(Stated goal) Write out the material again, from the start through the line with "city: Mount Eliza", swapping every "sub-region" for "district" and changing nothing else.

(Input data)
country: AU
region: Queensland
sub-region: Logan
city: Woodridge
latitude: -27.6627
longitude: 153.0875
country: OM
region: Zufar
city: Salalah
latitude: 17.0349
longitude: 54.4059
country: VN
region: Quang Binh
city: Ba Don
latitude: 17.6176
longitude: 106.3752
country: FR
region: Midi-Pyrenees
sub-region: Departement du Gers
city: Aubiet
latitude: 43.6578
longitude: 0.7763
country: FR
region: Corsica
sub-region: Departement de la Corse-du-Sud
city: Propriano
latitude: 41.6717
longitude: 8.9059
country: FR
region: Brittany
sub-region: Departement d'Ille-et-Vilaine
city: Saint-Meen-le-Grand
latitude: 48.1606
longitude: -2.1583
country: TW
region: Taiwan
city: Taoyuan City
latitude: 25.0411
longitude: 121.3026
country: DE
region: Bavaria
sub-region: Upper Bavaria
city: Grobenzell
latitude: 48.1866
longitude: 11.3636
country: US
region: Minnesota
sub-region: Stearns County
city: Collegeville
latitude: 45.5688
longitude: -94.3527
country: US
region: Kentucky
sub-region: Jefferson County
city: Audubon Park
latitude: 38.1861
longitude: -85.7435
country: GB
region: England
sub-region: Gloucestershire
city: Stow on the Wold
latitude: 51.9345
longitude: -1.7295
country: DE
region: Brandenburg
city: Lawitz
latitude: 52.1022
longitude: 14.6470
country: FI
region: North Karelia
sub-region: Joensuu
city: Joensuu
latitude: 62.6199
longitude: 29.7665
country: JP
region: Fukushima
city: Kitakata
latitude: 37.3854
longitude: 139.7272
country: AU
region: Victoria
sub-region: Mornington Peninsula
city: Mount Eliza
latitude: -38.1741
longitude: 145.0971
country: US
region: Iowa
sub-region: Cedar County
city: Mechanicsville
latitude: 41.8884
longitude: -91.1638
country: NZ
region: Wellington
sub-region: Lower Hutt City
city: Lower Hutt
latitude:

(Full solution)
country: AU
region: Queensland
district: Logan
city: Woodridge
latitude: -27.6627
longitude: 153.0875
country: OM
region: Zufar
city: Salalah
latitude: 17.0349
longitude: 54.4059
country: VN
region: Quang Binh
city: Ba Don
latitude: 17.6176
longitude: 106.3752
country: FR
region: Midi-Pyrenees
district: Departement du Gers
city: Aubiet
latitude: 43.6578
longitude: 0.7763
country: FR
region: Corsica
district: Departement de la Corse-du-Sud
city: Propriano
latitude: 41.6717
longitude: 8.9059
country: FR
region: Brittany
district: Departement d'Ille-et-Vilaine
city: Saint-Meen-le-Grand
latitude: 48.1606
longitude: -2.1583
country: TW
region: Taiwan
city: Taoyuan City
latitude: 25.0411
longitude: 121.3026
country: DE
region: Bavaria
district: Upper Bavaria
city: Grobenzell
latitude: 48.1866
longitude: 11.3636
country: US
region: Minnesota
district: Stearns County
city: Collegeville
latitude: 45.5688
longitude: -94.3527
country: US
region: Kentucky
district: Jefferson County
city: Audubon Park
latitude: 38.1861
longitude: -85.7435
country: GB
region: England
district: Gloucestershire
city: Stow on the Wold
latitude: 51.9345
longitude: -1.7295
country: DE
region: Brandenburg
city: Lawitz
latitude: 52.1022
longitude: 14.6470
country: FI
region: North Karelia
district: Joensuu
city: Joensuu
latitude: 62.6199
longitude: 29.7665
country: JP
region: Fukushima
city: Kitakata
latitude: 37.3854
longitude: 139.7272
country: AU
region: Victoria
district: Mornington Peninsula
city: Mount Eliza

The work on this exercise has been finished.